Stored data entries
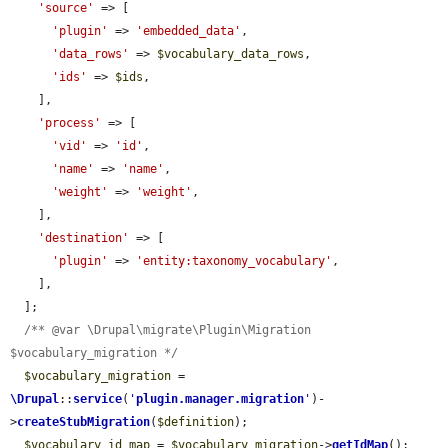
'source'
 => [

'plugin'
 => 
'embedded_data'
,

'data_rows'
 => 
$vocabulary_data_rows
,

'ids'
 => 
$ids
,

    ],

'process'
 => [

'vid'
 => 
'id'
,

'name'
 => 
'name'
,

'weight'
 => 
'weight'
,

    ],

'destination'
 => [

'plugin'
 => 
'entity:taxonomy_vocabulary'
,

    ],

  ];

/** @var \Drupal\migrate\Plugin\Migration 
$vocabulary_migration */
$vocabulary_migration
 = 
\Drupal
::
service
(
'
plugin.manager.migration
'
)-
>
createStubMigration
(
$definition
);

$vocabulary_id_map
 = 
$vocabulary_migration
->
getIdMap
();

> _Problem description_
Write out every line of the records word for word, but leave the pictures out.

> _Result of this task_
'source'
 => [

'plugin'
 => 
'embedded_data'
,

'data_rows'
 => 
$vocabulary_data_rows
,

'ids'
 => 
$ids
,

    ],

'process'
 => [

'vid'
 => 
'id'
,

'name'
 => 
'name'
,

'weight'
 => 
'weight'
,

    ],

'destination'
 => [

'plugin'
 => 
'entity:taxonomy_vocabulary'
,

    ],

  ];

/** @var \Drupal\migrate\Plugin\Migration 
$vocabulary_migration */
$vocabulary_migration
 = 
\Drupal
::
service
(
'
plugin.manager.migration
'
)-
>
createStubMigration
(
$definition
);

$vocabulary_id_map
 = 
$vocabulary_migration
->
getIdMap
();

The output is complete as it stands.